[Dataset records]
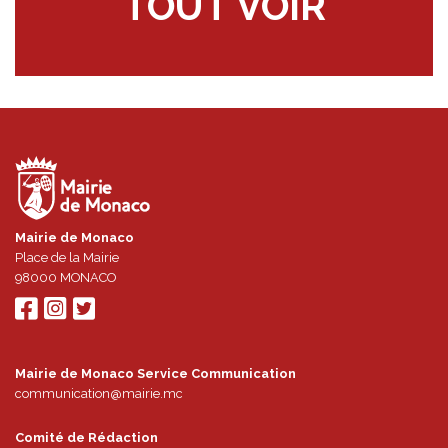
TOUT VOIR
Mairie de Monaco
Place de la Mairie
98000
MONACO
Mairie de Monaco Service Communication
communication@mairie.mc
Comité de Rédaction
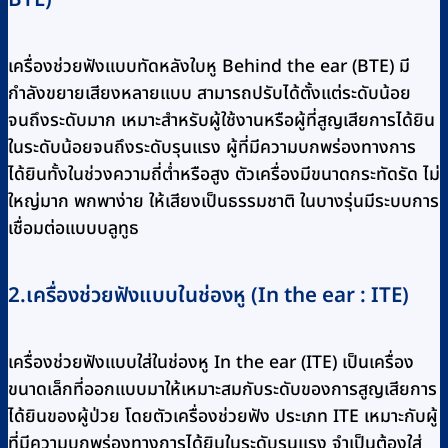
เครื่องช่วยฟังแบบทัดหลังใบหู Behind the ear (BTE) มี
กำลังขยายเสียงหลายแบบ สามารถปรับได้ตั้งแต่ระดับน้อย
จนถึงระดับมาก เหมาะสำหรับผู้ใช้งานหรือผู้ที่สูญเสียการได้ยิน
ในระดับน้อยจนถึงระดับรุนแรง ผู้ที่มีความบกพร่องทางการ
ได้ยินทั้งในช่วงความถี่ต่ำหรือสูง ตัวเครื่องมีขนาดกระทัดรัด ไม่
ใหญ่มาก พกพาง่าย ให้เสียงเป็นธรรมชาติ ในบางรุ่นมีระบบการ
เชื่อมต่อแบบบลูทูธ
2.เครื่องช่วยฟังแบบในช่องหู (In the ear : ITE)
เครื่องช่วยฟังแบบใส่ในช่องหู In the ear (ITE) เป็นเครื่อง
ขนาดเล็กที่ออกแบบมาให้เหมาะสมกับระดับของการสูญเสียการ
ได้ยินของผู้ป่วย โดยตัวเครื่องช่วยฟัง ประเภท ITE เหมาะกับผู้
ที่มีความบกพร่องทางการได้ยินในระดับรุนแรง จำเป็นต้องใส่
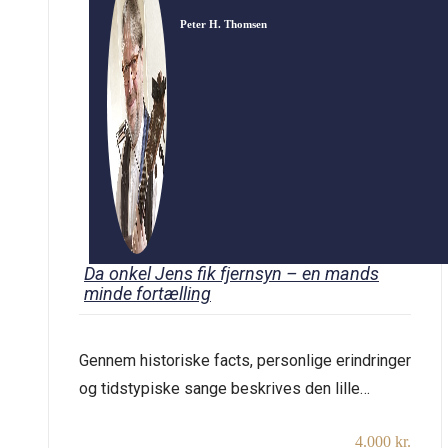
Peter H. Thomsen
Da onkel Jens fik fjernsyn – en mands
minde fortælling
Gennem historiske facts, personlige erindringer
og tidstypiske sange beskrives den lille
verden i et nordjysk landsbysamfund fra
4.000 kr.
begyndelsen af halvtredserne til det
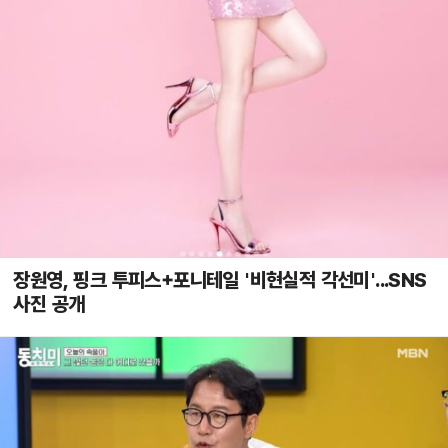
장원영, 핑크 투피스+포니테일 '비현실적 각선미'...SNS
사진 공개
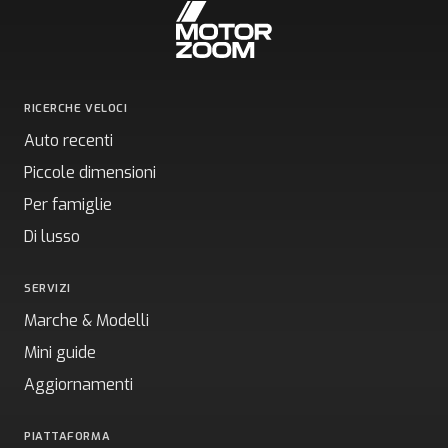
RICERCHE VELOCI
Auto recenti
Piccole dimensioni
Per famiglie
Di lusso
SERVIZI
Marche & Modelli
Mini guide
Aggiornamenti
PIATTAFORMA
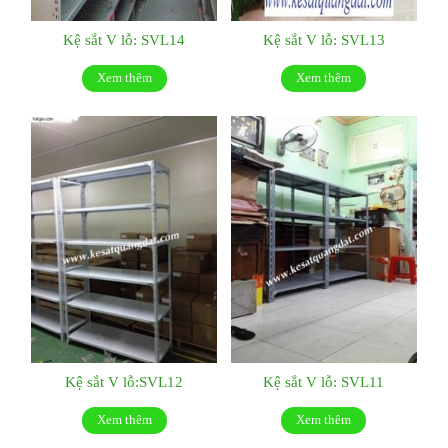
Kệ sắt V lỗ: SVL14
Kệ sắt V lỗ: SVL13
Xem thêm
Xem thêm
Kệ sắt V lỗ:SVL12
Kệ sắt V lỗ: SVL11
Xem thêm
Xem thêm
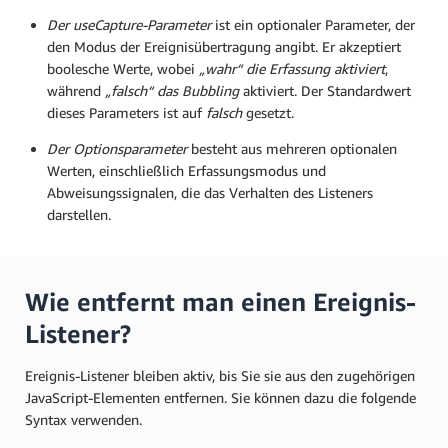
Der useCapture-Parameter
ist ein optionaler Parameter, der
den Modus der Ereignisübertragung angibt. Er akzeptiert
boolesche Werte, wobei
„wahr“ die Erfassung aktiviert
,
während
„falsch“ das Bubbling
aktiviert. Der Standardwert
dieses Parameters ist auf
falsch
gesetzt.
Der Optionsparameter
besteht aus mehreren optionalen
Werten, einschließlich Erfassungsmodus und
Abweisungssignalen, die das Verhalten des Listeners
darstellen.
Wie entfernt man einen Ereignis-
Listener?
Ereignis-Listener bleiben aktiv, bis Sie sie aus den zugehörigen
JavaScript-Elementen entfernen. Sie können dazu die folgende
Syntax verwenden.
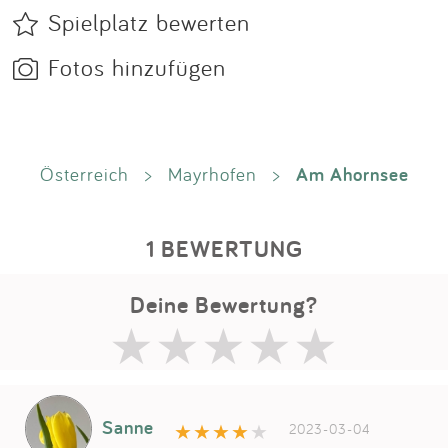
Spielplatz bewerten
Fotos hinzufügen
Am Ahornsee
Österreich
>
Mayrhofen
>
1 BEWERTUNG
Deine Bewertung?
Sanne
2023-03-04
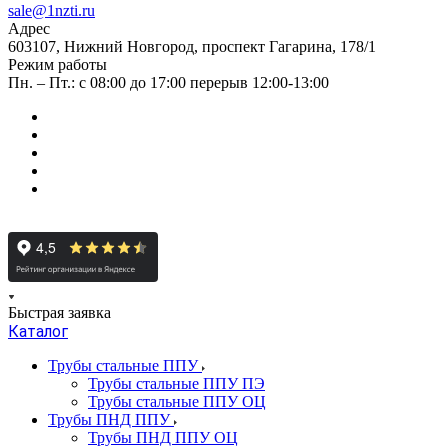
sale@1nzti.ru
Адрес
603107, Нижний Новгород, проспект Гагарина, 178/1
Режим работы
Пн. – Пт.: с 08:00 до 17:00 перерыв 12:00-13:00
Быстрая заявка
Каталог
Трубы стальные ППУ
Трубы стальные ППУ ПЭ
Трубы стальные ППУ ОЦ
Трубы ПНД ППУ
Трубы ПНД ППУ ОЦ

*What you will do:*
Copy out exactly the lines between the line containing "ได้ยินทั้งในช่วงความถี่ต่ำหรือสูง ตัวเครื่องมีขนาดกระทัดรัด ไม่" and the end of the entries, including both, and leave the pictures behind.

*Solution below:*
ได้ยินทั้งในช่วงความถี่ต่ำหรือสูง ตัวเครื่องมีขนาดกระทัดรัด ไม่
ใหญ่มาก พกพาง่าย ให้เสียงเป็นธรรมชาติ ในบางรุ่นมีระบบการ
เชื่อมต่อแบบบลูทูธ
2.เครื่องช่วยฟังแบบในช่องหู (In the ear : ITE)
เครื่องช่วยฟังแบบใส่ในช่องหู In the ear (ITE) เป็นเครื่อง
ขนาดเล็กที่ออกแบบมาให้เหมาะสมกับระดับของการสูญเสียการ
ได้ยินของผู้ป่วย โดยตัวเครื่องช่วยฟัง ประเภท ITE เหมาะกับผู้
ที่มีความบกพร่องทางการได้ยินในระดับรุนแรง จำเป็นต้องใส่
Peter H. Thomsen
Da onkel Jens fik fjernsyn – en mands
minde fortælling
Gennem historiske facts, personlige erindringer
og tidstypiske sange beskrives den lille
verden i et nordjysk landsbysamfund fra
4.000 kr.
begyndelsen af halvtredserne til det
장원영, 핑크 투피스+포니테일 '비현실적 각선미'...SNS
사진 공개
RICERCHE VELOCI
Auto recenti
Piccole dimensioni
Per famiglie
Di lusso
SERVIZI
Marche & Modelli
Mini guide
Aggiornamenti
PIATTAFORMA
Kệ sắt V lỗ: SVL14
Kệ sắt V lỗ: SVL13
Xem thêm
Xem thêm
Kệ sắt V lỗ:SVL12
Kệ sắt V lỗ: SVL11
Xem thêm
Xem thêm
Der useCapture-Parameter
ist ein optionaler Parameter, der
den Modus der Ereignisübertragung angibt. Er akzeptiert
boolesche Werte, wobei
„wahr“ die Erfassung aktiviert
,
während
„falsch“ das Bubbling
aktiviert. Der Standardwert
dieses Parameters ist auf
falsch
gesetzt.
Der Optionsparameter
besteht aus mehreren optionalen
Werten, einschließlich Erfassungsmodus und
Abweisungssignalen, die das Verhalten des Listeners
darstellen.
Wie entfernt man einen Ereignis-
Listener?
Ereignis-Listener bleiben aktiv, bis Sie sie aus den zugehörigen
JavaScript-Elementen entfernen. Sie können dazu die folgende
Syntax verwenden.
Spielplatz bewerten
Fotos hinzufügen
Am Ahornsee
Österreich
>
Mayrhofen
>
1 BEWERTUNG
Deine Bewertung?
Sanne
2023-03-04
sale@1nzti.ru
Адрес
603107, Нижний Новгород, проспект Гагарина, 178/1
Режим работы
Пн. – Пт.: с 08:00 до 17:00 перерыв 12:00-13:00
Быстрая заявка
Каталог
Трубы стальные ППУ
Трубы стальные ППУ ПЭ
Трубы стальные ППУ ОЦ
Трубы ПНД ППУ
Трубы ПНД ППУ ОЦ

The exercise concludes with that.